Aldatıldığımıza ikna olsak işler düzelecek.

Almanya’da faşizmi yaratan, toplama kamplarında milyonları yakan, İkinci Dünya Savaşı’nı başlatan Adolf Hitler Alman halkını “doğru ve haklı olduğuna”  ikna etmek için bin bir yol denemişti. O ikna etmenin ikna olmak kadar zor olduğunu biliyordu.

Bir gün yanına propaganda şefi Göbelsi çağırıp,

— Halkın bize inanması için ne yapayım? diye sorduğunda, şu cevabı aldı:

—    Almanya’yı bombalayın.

Evet, Göbels Hitler’e halkın gözünü boyamak, kendisine kayıtsız şartsız bağlanmasını ve körü körüne inanmasını sağlamak için Almanya’yı bombalamasını önermişti.

Şu da bir gerçek Göbels Hitleri ikna etmeye çalışsa da, Hitler Almanya’yı bombalamadığına göre, ikna olmamıştı.

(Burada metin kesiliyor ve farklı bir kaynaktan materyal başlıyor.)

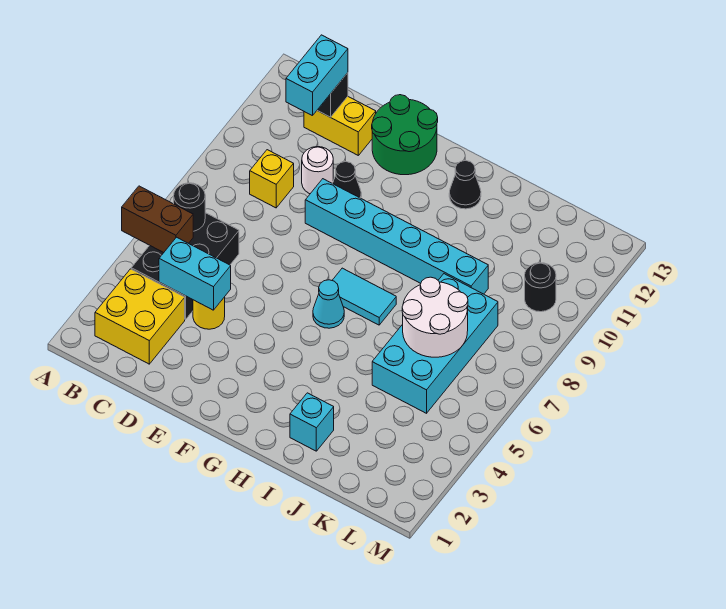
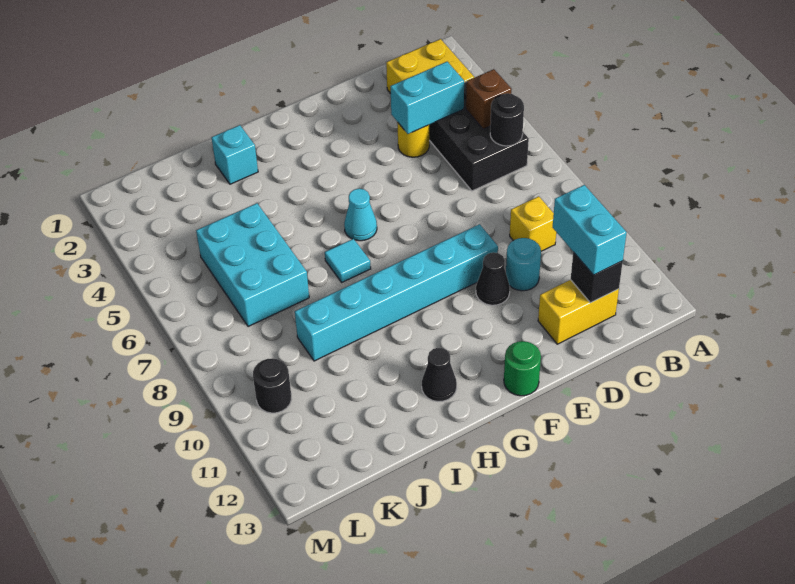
brown 1x2 brick [122,186,193,253] -> brown 1x1 brick [466,69,512,129]
white 1x1 round brick [302,147,333,194] -> cyan 1x1 round brick [506,238,541,291]
green 2x2 round brick [372,95,438,175] -> green 1x1 round brick [504,341,541,396]
cyan 1x2 tile [332,268,396,325] -> cyan 1x1 tile [325,239,371,282]
cyan 2x4 brick [372,274,498,413] -> cyan 2x3 brick [196,203,309,327]
white 2x2 round brick [402,277,468,357] -> none

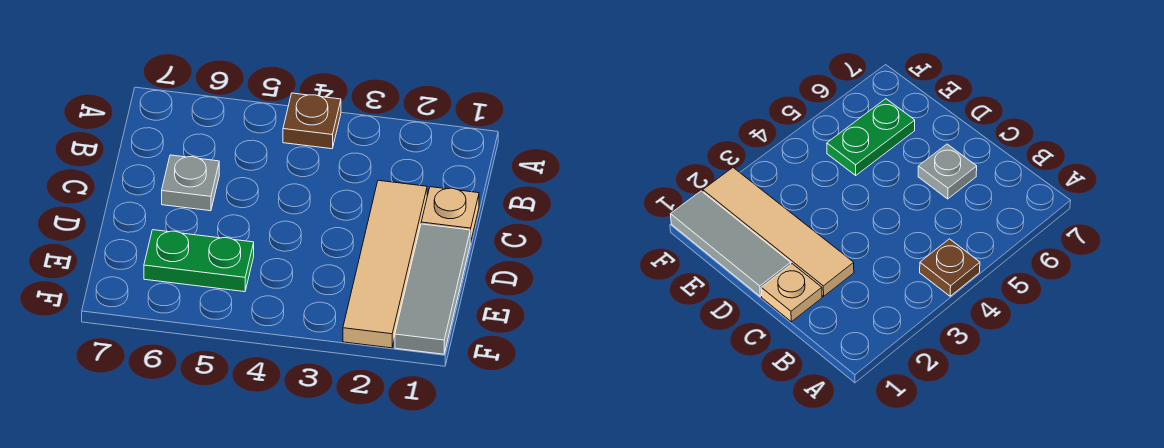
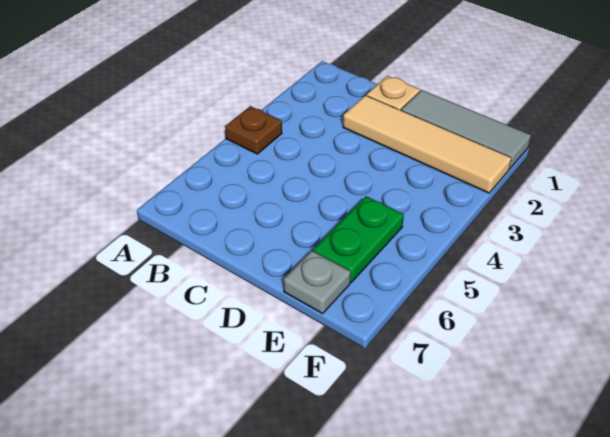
grey 1x1 plate [162,155,219,211] -> grey 1x1 plate moved to [284,251,351,314]

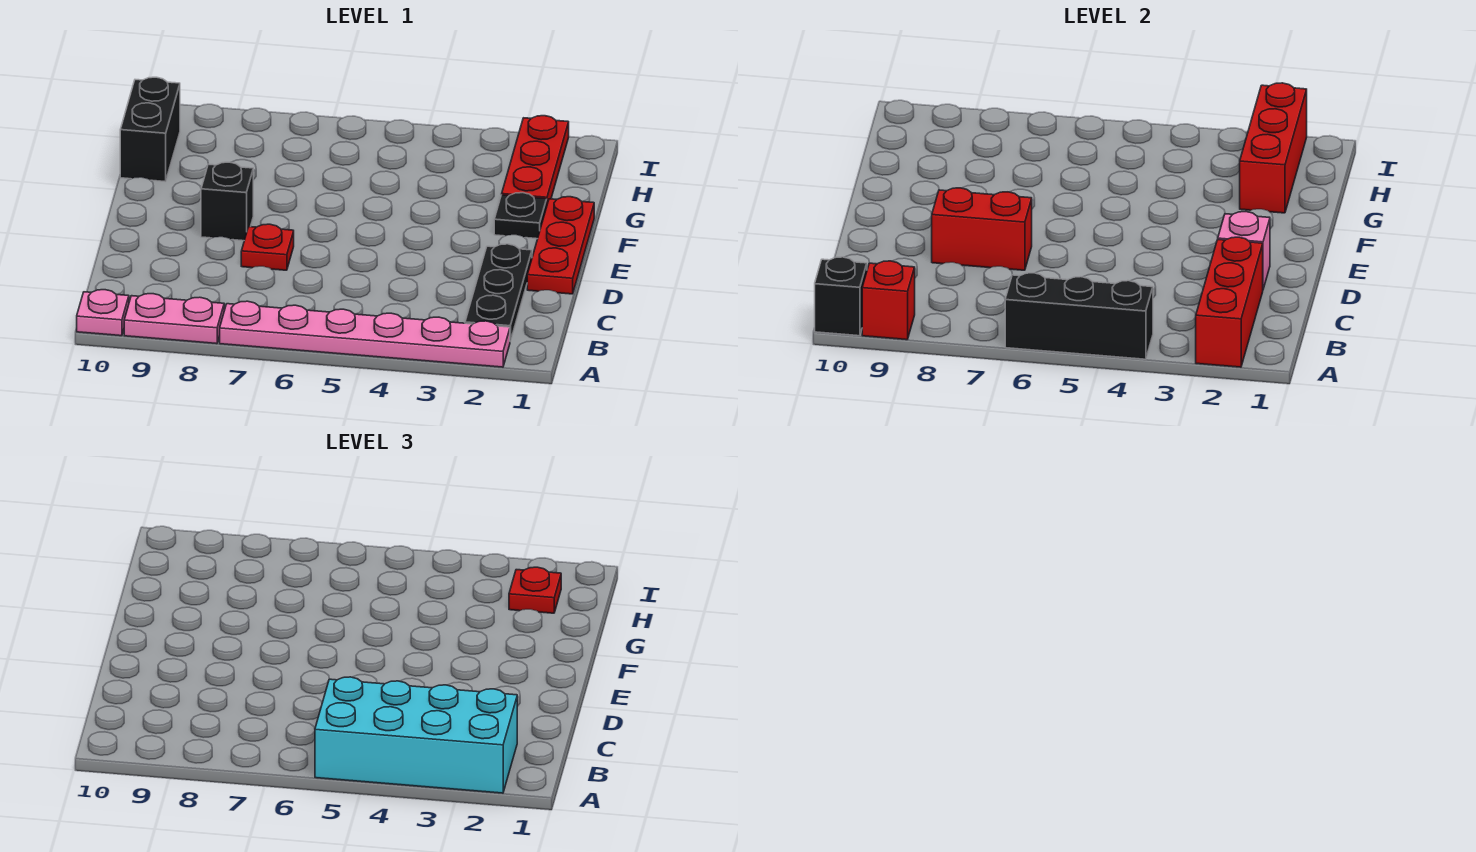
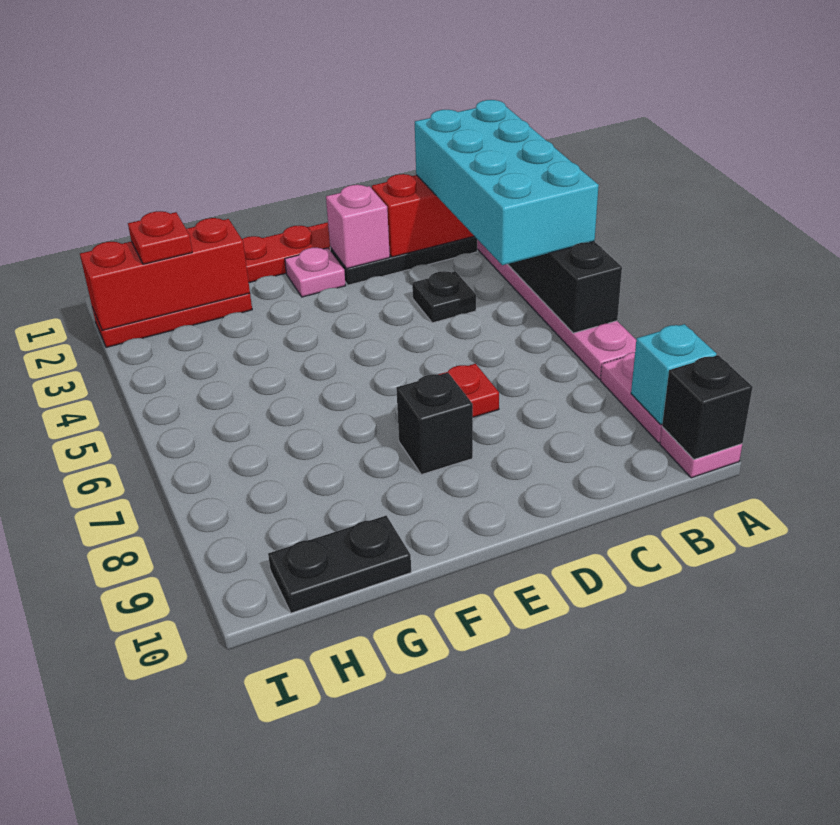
red 1x1 brick [862,261,915,340] -> cyan 1x1 brick [631,324,716,424]
red 1x2 brick [932,188,1032,270] -> none
none -> pink 1x1 plate [285,248,346,297]
black 1x1 plate [494,193,547,239] -> black 1x1 plate moved to [412,271,476,323]
black 1x2 brick [120,77,180,182] -> black 1x2 plate [268,516,411,613]

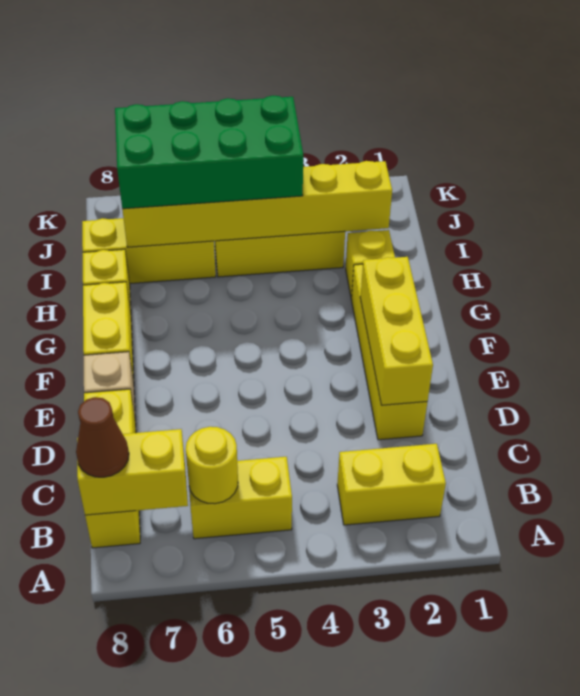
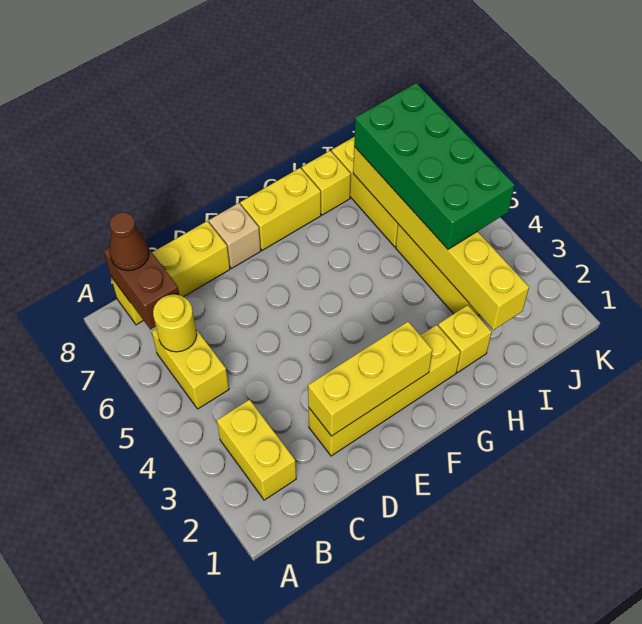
yellow 1x2 brick [77,429,188,515] -> brown 1x2 brick [104,248,179,330]

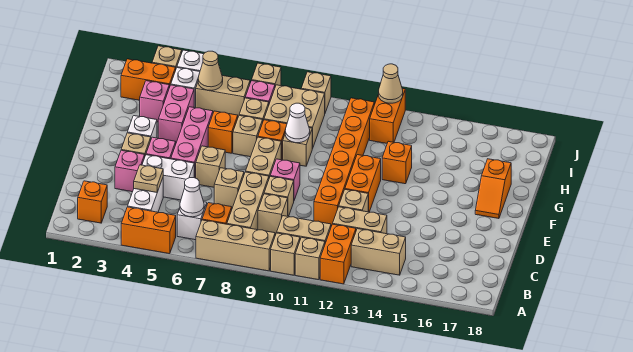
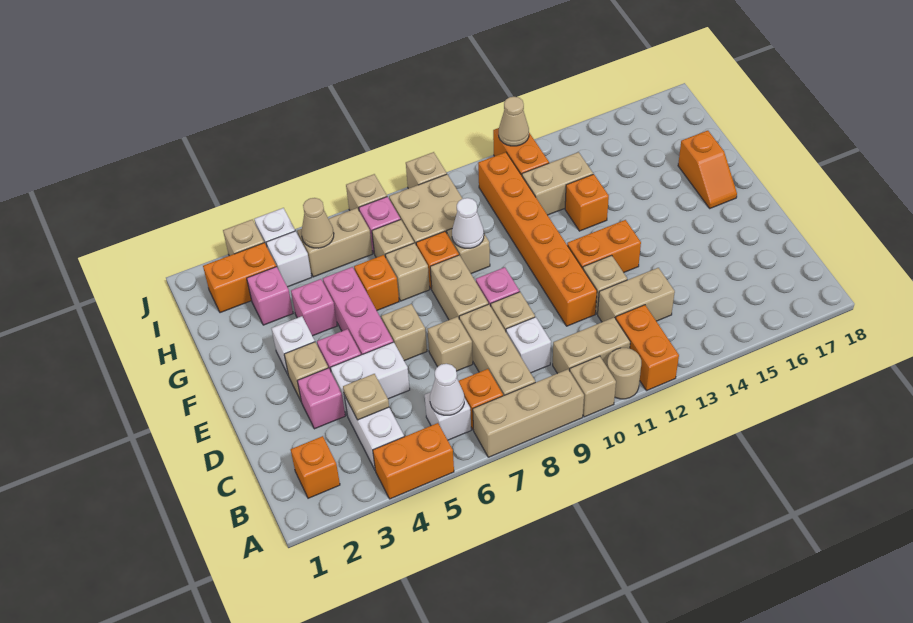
tan 1x1 brick [295,237,325,280] -> tan 1x1 round brick [607,348,641,399]
tan 1x2 brick [351,229,406,275] -> tan 1x2 brick moved to [522,152,593,215]
tan 1x1 brick [258,194,288,235] -> white 1x1 brick [506,317,551,373]
orange 1x2 brick [345,155,381,212] -> orange 1x2 brick turned to [567,220,641,273]
pink 1x2 brick [158,85,194,143] -> pink 1x1 brick [291,279,337,336]

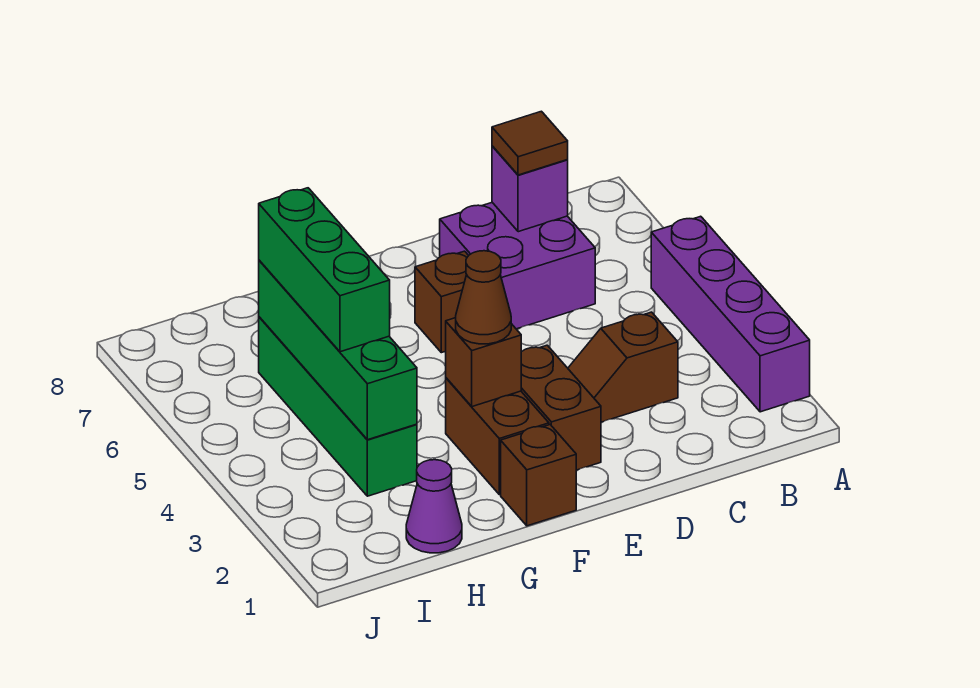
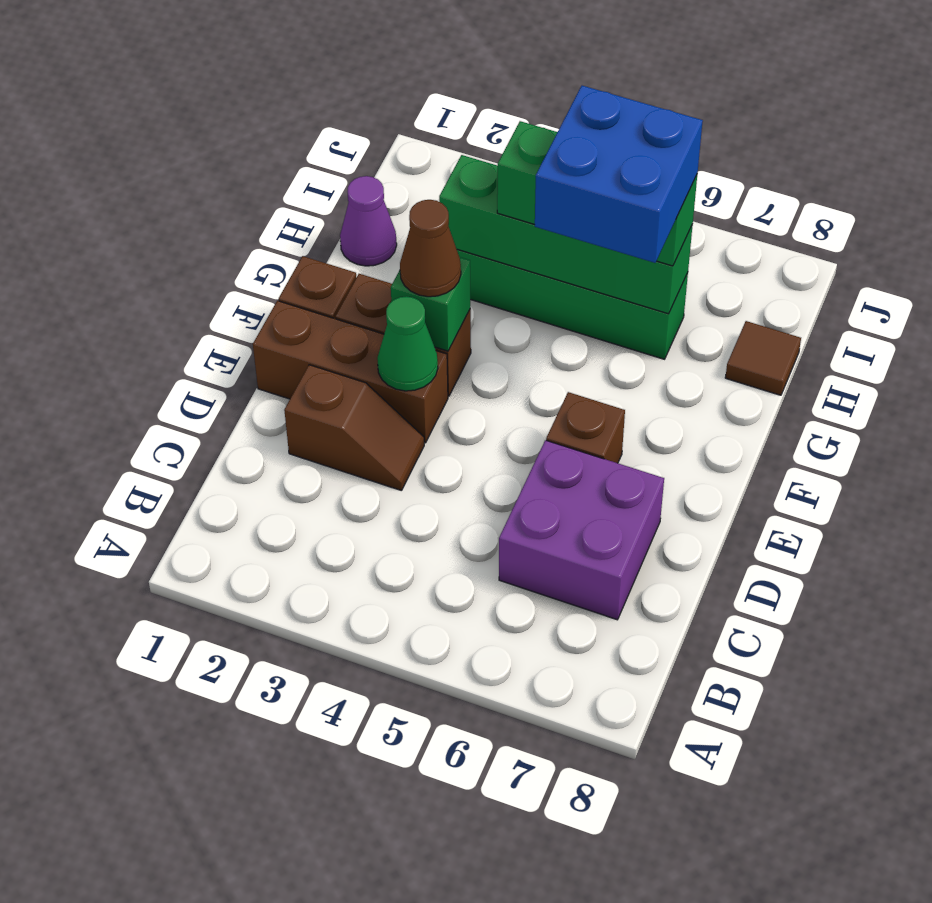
purple 1x4 brick [651,216,810,412] -> none
brown 1x2 slope [568,312,678,422] -> brown 1x2 slope turned to [284,365,424,491]
purple 1x1 brick [492,146,568,232] -> none
brown 1x1 tile [492,111,568,175] -> brown 1x1 tile moved to [725,321,801,395]
brown 1x2 brick [521,345,601,470] -> brown 1x3 brick [253,301,448,443]
none -> green 1x1 cone [377,296,438,391]
brown 1x1 brick [446,318,521,407] -> green 1x1 brick [391,257,470,351]
none -> blue 2x2 brick [535,86,703,263]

Almanya’nın bombalanması korkusu ve bu barbarlıktan Alman halkını kurtarabilecek tek güç olarak Hitler’i gösteren yalan propaganda “BÜYÜK ÖNDER F Ü R E R İ” yarattı.

O dünyaya hâkim olmaya heveslendiğinde, onu ateşe verdi. Toplam 100 milyon insanın ölümüne sebep oldu. Alman halkı Hitleri putlaştırdı. Her dediğine inandı ve başını yaktı.

Sık sık “lider” olarak tarif edilen önderlerin sivrilmesi için bazen toplumun derin bunalım geçirirken bataklık içinde çaresiz debelenmesi yeterli oluyor. Birinci Dünya Savaşı (1914 – 1918)’den ve 1918 Devrimi’nden sonra Almanya derin bunalım yaşadı. İçinden ulusal demokrat sargı bezleriyle diktatör Hitler çıktı.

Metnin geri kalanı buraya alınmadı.